I'd like every entry returned exactly as it is, with the images left out.

Top of Data for this task

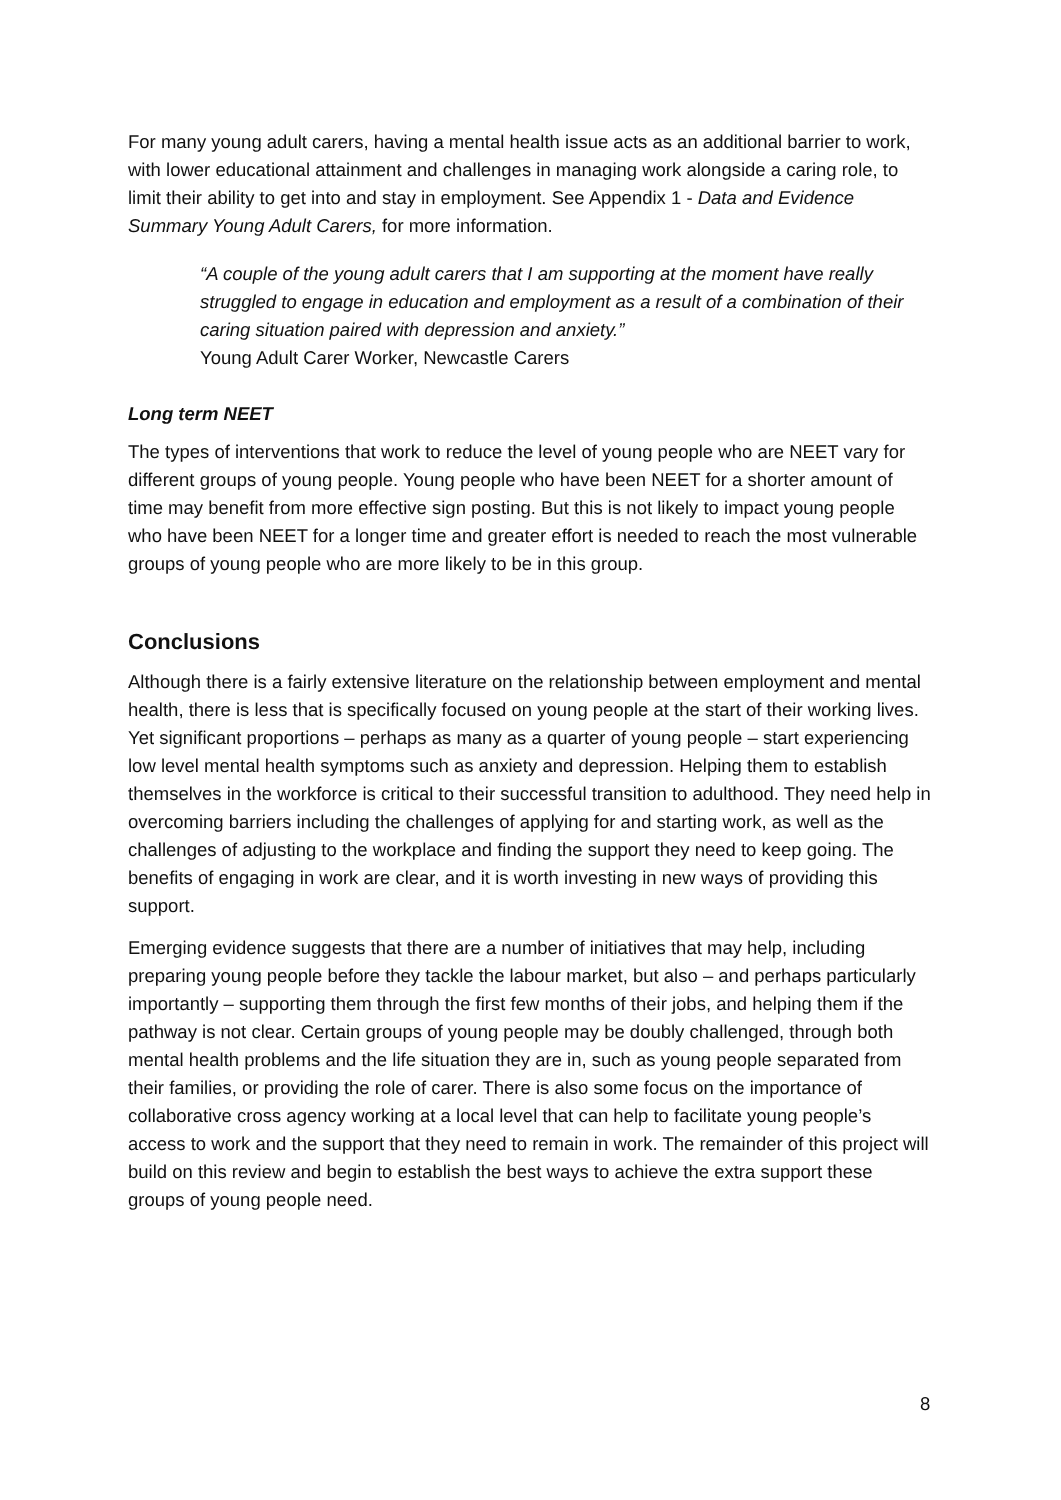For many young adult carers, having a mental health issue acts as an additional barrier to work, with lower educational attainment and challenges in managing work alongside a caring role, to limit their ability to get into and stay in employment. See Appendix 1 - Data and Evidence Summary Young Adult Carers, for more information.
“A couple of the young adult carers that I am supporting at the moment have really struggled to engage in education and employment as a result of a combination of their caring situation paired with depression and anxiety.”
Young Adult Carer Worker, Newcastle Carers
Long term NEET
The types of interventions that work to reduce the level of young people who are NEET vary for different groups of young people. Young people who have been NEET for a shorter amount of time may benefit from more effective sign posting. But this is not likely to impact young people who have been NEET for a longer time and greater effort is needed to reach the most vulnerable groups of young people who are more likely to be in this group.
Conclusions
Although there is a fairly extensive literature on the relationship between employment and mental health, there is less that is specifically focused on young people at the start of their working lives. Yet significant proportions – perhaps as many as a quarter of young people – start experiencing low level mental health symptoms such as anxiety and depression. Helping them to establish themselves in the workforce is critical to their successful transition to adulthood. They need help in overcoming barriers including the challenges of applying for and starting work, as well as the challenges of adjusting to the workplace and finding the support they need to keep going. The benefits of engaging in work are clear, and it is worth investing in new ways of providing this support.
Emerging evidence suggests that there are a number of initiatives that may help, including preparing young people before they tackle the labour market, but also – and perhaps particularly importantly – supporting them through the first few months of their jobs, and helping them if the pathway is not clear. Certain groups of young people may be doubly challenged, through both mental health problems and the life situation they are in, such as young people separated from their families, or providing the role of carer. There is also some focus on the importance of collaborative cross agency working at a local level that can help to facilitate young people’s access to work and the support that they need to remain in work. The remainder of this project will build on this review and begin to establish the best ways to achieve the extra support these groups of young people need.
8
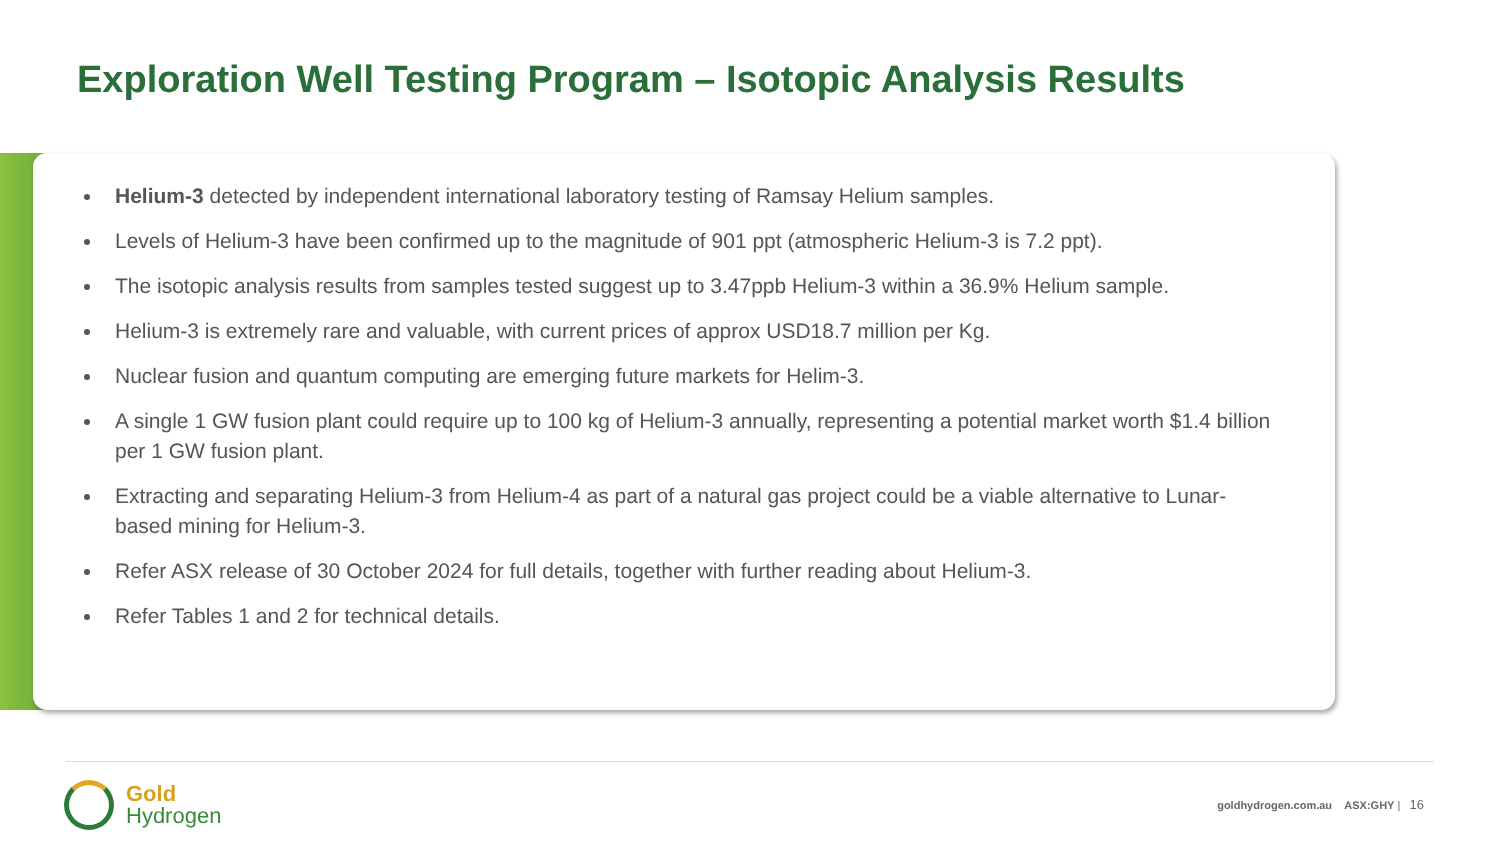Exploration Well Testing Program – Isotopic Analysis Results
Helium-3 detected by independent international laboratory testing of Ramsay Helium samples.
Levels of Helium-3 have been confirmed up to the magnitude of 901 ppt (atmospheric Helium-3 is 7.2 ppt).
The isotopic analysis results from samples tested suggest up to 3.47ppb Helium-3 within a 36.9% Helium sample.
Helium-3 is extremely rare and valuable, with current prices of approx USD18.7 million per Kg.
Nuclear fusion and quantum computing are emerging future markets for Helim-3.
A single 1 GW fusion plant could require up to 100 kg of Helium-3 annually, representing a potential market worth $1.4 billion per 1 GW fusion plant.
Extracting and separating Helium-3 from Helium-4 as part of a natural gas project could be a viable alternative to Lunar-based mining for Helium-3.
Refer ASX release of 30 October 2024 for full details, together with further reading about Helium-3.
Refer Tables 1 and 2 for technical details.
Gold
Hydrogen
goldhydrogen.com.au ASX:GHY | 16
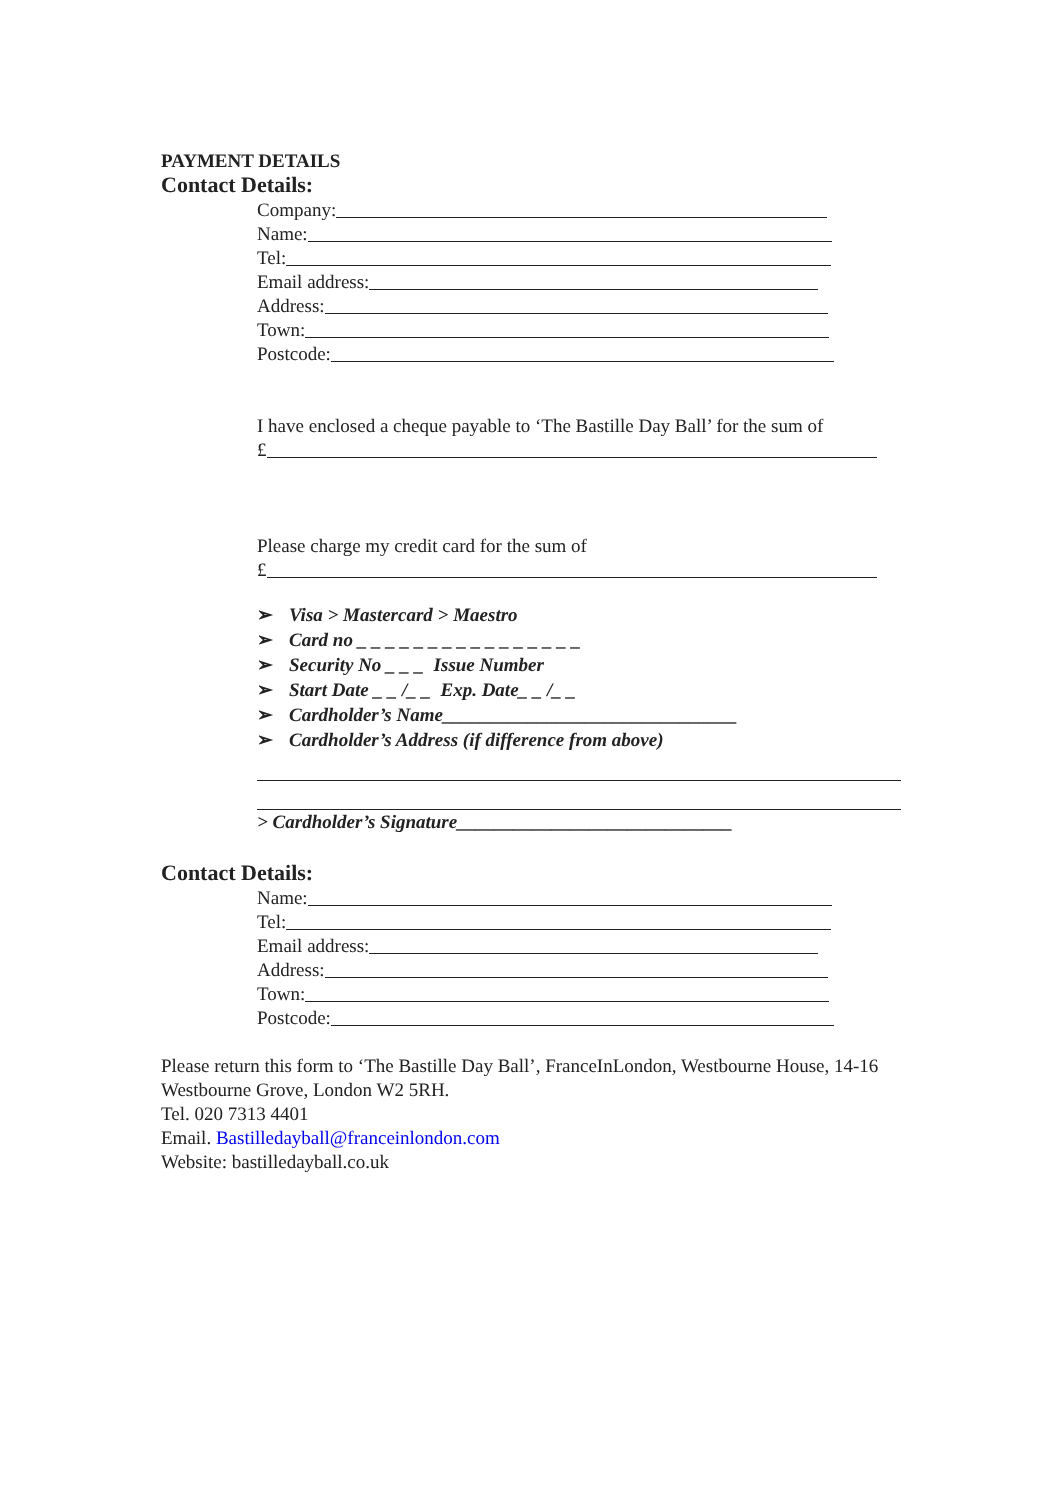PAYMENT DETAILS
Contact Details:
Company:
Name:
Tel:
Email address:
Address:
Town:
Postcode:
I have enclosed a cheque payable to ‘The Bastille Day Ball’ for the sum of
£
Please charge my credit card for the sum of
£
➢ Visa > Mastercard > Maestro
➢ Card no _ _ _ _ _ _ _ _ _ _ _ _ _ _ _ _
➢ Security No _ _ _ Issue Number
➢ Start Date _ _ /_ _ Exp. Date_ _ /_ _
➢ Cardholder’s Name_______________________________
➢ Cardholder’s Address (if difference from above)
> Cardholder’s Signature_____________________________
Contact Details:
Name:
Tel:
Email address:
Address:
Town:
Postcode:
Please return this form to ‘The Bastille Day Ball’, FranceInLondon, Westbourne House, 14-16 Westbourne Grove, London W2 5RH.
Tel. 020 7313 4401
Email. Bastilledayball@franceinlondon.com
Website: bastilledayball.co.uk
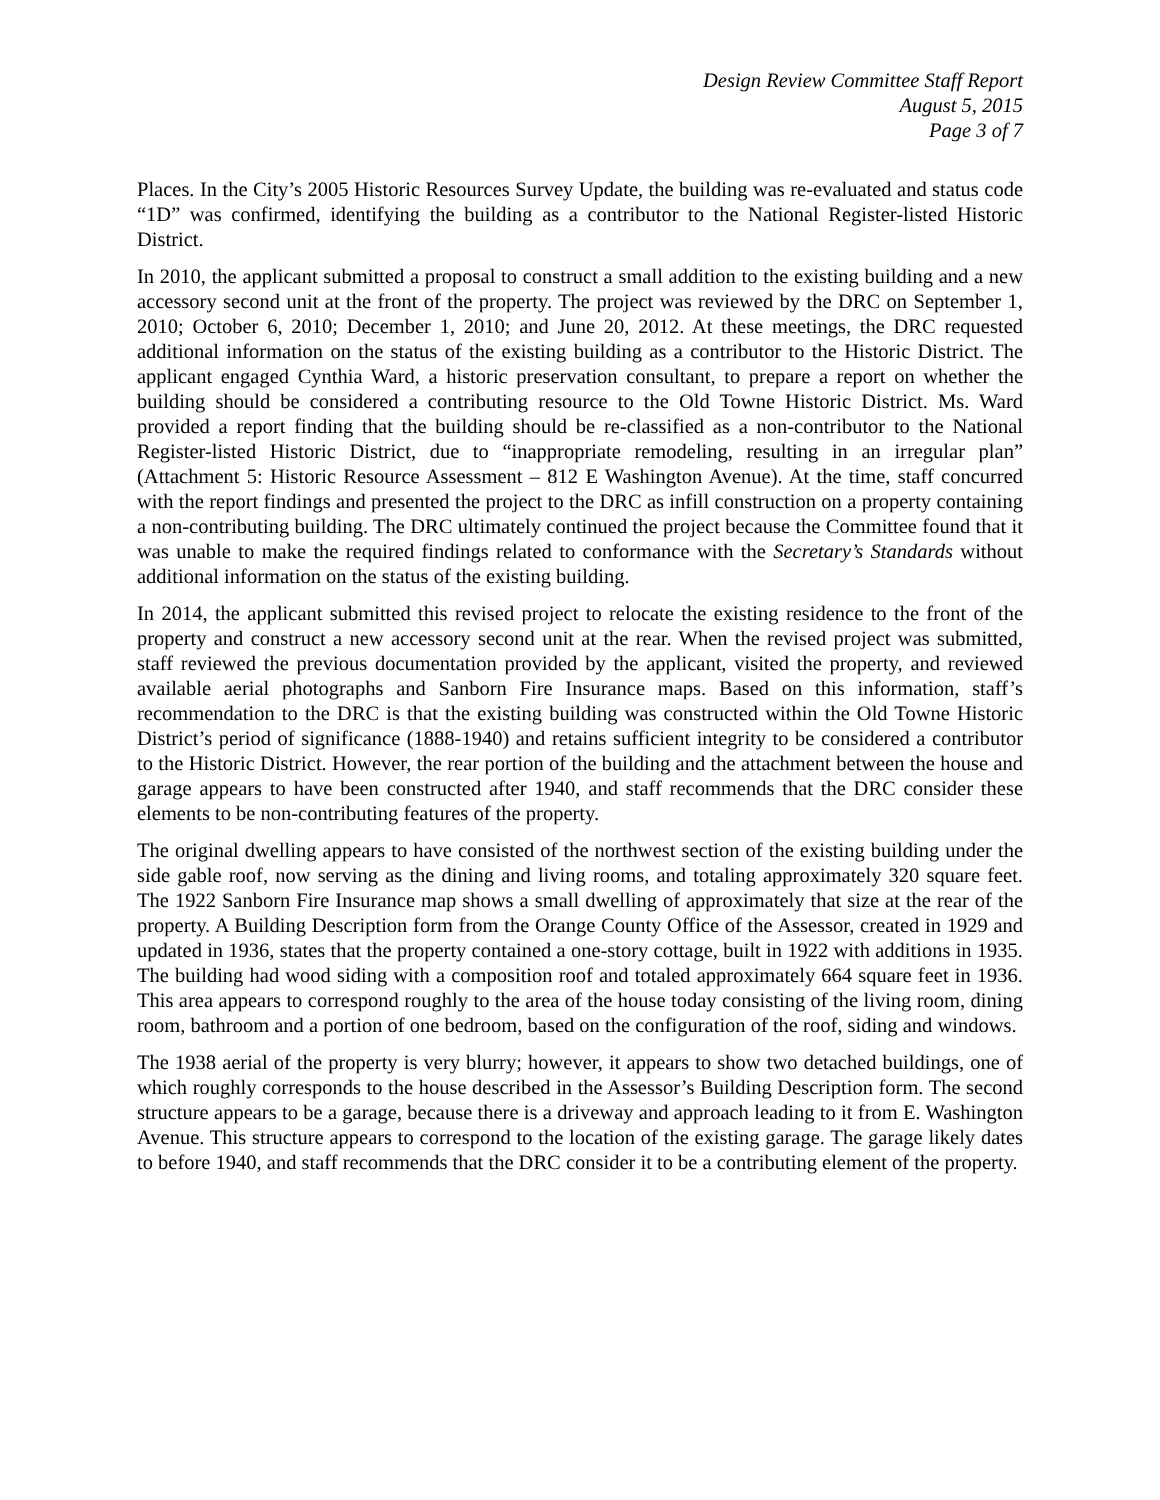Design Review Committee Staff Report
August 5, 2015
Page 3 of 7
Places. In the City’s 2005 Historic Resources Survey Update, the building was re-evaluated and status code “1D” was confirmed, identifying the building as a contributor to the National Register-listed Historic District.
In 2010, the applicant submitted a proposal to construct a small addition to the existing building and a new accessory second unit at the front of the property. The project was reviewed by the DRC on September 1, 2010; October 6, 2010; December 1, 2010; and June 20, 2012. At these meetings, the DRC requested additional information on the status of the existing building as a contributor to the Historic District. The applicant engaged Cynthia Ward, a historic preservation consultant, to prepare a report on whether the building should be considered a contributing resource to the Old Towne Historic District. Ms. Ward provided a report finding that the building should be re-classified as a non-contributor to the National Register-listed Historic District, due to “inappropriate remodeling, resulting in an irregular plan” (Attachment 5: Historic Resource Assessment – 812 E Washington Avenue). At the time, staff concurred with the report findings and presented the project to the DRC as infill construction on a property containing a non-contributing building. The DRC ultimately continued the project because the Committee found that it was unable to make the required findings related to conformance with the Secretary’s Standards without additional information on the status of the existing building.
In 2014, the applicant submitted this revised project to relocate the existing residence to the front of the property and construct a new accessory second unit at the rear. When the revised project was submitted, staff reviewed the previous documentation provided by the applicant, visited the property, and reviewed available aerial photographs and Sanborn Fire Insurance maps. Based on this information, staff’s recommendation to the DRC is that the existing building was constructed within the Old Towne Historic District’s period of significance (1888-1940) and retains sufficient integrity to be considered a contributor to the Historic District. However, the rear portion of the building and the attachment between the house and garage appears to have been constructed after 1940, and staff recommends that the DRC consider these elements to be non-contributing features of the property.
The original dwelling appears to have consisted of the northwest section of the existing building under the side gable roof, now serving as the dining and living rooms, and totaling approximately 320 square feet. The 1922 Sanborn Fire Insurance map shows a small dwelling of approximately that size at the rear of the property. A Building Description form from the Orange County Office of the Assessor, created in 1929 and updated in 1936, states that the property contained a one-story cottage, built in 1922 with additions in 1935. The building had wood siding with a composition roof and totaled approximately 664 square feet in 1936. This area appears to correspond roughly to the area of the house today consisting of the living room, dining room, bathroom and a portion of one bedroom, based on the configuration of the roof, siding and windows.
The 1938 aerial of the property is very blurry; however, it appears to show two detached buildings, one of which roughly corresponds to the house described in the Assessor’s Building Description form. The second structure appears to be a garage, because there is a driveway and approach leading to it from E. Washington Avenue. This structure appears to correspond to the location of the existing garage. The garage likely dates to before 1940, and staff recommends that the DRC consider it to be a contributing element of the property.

Bottom of Data for this task

Result below:
For many young adult carers, having a mental health issue acts as an additional barrier to work, with lower educational attainment and challenges in managing work alongside a caring role, to limit their ability to get into and stay in employment. See Appendix 1 - Data and Evidence Summary Young Adult Carers, for more information.
“A couple of the young adult carers that I am supporting at the moment have really struggled to engage in education and employment as a result of a combination of their caring situation paired with depression and anxiety.”
Young Adult Carer Worker, Newcastle Carers
Long term NEET
The types of interventions that work to reduce the level of young people who are NEET vary for different groups of young people. Young people who have been NEET for a shorter amount of time may benefit from more effective sign posting. But this is not likely to impact young people who have been NEET for a longer time and greater effort is needed to reach the most vulnerable groups of young people who are more likely to be in this group.
Conclusions
Although there is a fairly extensive literature on the relationship between employment and mental health, there is less that is specifically focused on young people at the start of their working lives. Yet significant proportions – perhaps as many as a quarter of young people – start experiencing low level mental health symptoms such as anxiety and depression. Helping them to establish themselves in the workforce is critical to their successful transition to adulthood. They need help in overcoming barriers including the challenges of applying for and starting work, as well as the challenges of adjusting to the workplace and finding the support they need to keep going. The benefits of engaging in work are clear, and it is worth investing in new ways of providing this support.
Emerging evidence suggests that there are a number of initiatives that may help, including preparing young people before they tackle the labour market, but also – and perhaps particularly importantly – supporting them through the first few months of their jobs, and helping them if the pathway is not clear. Certain groups of young people may be doubly challenged, through both mental health problems and the life situation they are in, such as young people separated from their families, or providing the role of carer. There is also some focus on the importance of collaborative cross agency working at a local level that can help to facilitate young people’s access to work and the support that they need to remain in work. The remainder of this project will build on this review and begin to establish the best ways to achieve the extra support these groups of young people need.
8
Exploration Well Testing Program – Isotopic Analysis Results
Helium-3 detected by independent international laboratory testing of Ramsay Helium samples.
Levels of Helium-3 have been confirmed up to the magnitude of 901 ppt (atmospheric Helium-3 is 7.2 ppt).
The isotopic analysis results from samples tested suggest up to 3.47ppb Helium-3 within a 36.9% Helium sample.
Helium-3 is extremely rare and valuable, with current prices of approx USD18.7 million per Kg.
Nuclear fusion and quantum computing are emerging future markets for Helim-3.
A single 1 GW fusion plant could require up to 100 kg of Helium-3 annually, representing a potential market worth $1.4 billion per 1 GW fusion plant.
Extracting and separating Helium-3 from Helium-4 as part of a natural gas project could be a viable alternative to Lunar-based mining for Helium-3.
Refer ASX release of 30 October 2024 for full details, together with further reading about Helium-3.
Refer Tables 1 and 2 for technical details.
Gold
Hydrogen
goldhydrogen.com.au ASX:GHY | 16
PAYMENT DETAILS
Contact Details:
Company:
Name:
Tel:
Email address:
Address:
Town:
Postcode:
I have enclosed a cheque payable to ‘The Bastille Day Ball’ for the sum of
£
Please charge my credit card for the sum of
£
➢ Visa > Mastercard > Maestro
➢ Card no _ _ _ _ _ _ _ _ _ _ _ _ _ _ _ _
➢ Security No _ _ _ Issue Number
➢ Start Date _ _ /_ _ Exp. Date_ _ /_ _
➢ Cardholder’s Name_______________________________
➢ Cardholder’s Address (if difference from above)
> Cardholder’s Signature_____________________________
Contact Details:
Name:
Tel:
Email address:
Address:
Town:
Postcode:
Please return this form to ‘The Bastille Day Ball’, FranceInLondon, Westbourne House, 14-16 Westbourne Grove, London W2 5RH.
Tel. 020 7313 4401
Email. Bastilledayball@franceinlondon.com
Website: bastilledayball.co.uk
Design Review Committee Staff Report
August 5, 2015
Page 3 of 7
Places. In the City’s 2005 Historic Resources Survey Update, the building was re-evaluated and status code “1D” was confirmed, identifying the building as a contributor to the National Register-listed Historic District.
In 2010, the applicant submitted a proposal to construct a small addition to the existing building and a new accessory second unit at the front of the property. The project was reviewed by the DRC on September 1, 2010; October 6, 2010; December 1, 2010; and June 20, 2012. At these meetings, the DRC requested additional information on the status of the existing building as a contributor to the Historic District. The applicant engaged Cynthia Ward, a historic preservation consultant, to prepare a report on whether the building should be considered a contributing resource to the Old Towne Historic District. Ms. Ward provided a report finding that the building should be re-classified as a non-contributor to the National Register-listed Historic District, due to “inappropriate remodeling, resulting in an irregular plan” (Attachment 5: Historic Resource Assessment – 812 E Washington Avenue). At the time, staff concurred with the report findings and presented the project to the DRC as infill construction on a property containing a non-contributing building. The DRC ultimately continued the project because the Committee found that it was unable to make the required findings related to conformance with the Secretary’s Standards without additional information on the status of the existing building.
In 2014, the applicant submitted this revised project to relocate the existing residence to the front of the property and construct a new accessory second unit at the rear. When the revised project was submitted, staff reviewed the previous documentation provided by the applicant, visited the property, and reviewed available aerial photographs and Sanborn Fire Insurance maps. Based on this information, staff’s recommendation to the DRC is that the existing building was constructed within the Old Towne Historic District’s period of significance (1888-1940) and retains sufficient integrity to be considered a contributor to the Historic District. However, the rear portion of the building and the attachment between the house and garage appears to have been constructed after 1940, and staff recommends that the DRC consider these elements to be non-contributing features of the property.
The original dwelling appears to have consisted of the northwest section of the existing building under the side gable roof, now serving as the dining and living rooms, and totaling approximately 320 square feet. The 1922 Sanborn Fire Insurance map shows a small dwelling of approximately that size at the rear of the property. A Building Description form from the Orange County Office of the Assessor, created in 1929 and updated in 1936, states that the property contained a one-story cottage, built in 1922 with additions in 1935. The building had wood siding with a composition roof and totaled approximately 664 square feet in 1936. This area appears to correspond roughly to the area of the house today consisting of the living room, dining room, bathroom and a portion of one bedroom, based on the configuration of the roof, siding and windows.
The 1938 aerial of the property is very blurry; however, it appears to show two detached buildings, one of which roughly corresponds to the house described in the Assessor’s Building Description form. The second structure appears to be a garage, because there is a driveway and approach leading to it from E. Washington Avenue. This structure appears to correspond to the location of the existing garage. The garage likely dates to before 1940, and staff recommends that the DRC consider it to be a contributing element of the property.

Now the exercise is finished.